EXERCISE GOAL: Your answer must be every line of the data below that holds the string "Богомладенца", copied exactly.

#### INFORMATION

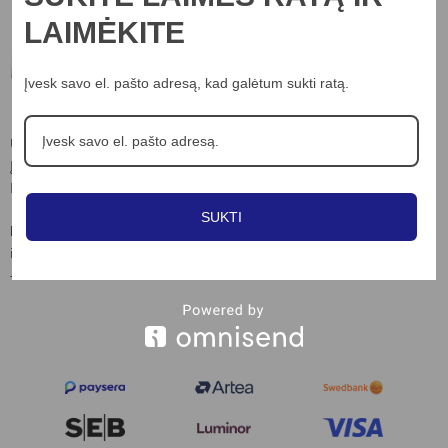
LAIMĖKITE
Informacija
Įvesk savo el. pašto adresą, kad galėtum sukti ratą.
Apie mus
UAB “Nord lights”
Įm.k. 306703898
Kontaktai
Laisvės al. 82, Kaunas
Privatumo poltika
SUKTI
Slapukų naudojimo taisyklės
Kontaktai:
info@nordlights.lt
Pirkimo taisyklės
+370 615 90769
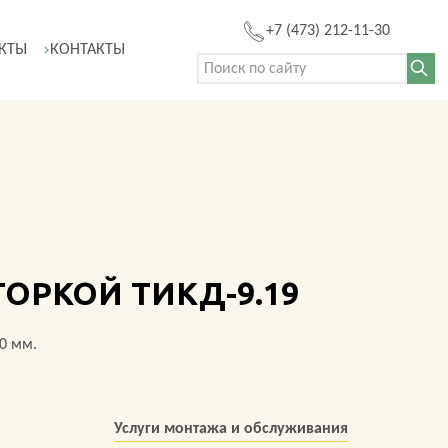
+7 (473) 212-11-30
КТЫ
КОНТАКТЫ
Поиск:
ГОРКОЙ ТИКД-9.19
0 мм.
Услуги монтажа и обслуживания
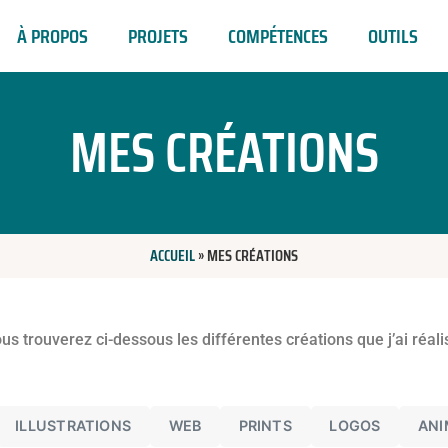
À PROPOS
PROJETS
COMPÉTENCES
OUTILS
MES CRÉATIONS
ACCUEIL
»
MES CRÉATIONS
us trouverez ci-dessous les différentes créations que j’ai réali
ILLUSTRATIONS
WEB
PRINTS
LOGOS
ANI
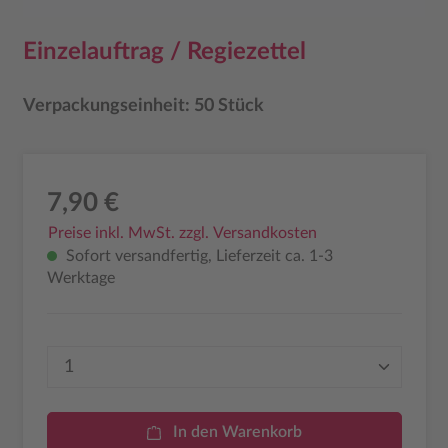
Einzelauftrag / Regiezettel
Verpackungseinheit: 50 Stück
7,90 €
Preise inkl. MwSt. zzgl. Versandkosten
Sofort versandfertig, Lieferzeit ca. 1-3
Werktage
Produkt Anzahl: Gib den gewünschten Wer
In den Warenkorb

########
#### INFORMATION

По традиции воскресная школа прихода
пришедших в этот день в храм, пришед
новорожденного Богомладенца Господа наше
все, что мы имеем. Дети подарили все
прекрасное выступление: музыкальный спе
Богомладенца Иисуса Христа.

########

SOLUTION FOR THIS PROBLEM:
новорожденного Богомладенца Господа наше
Богомладенца Иисуса Христа.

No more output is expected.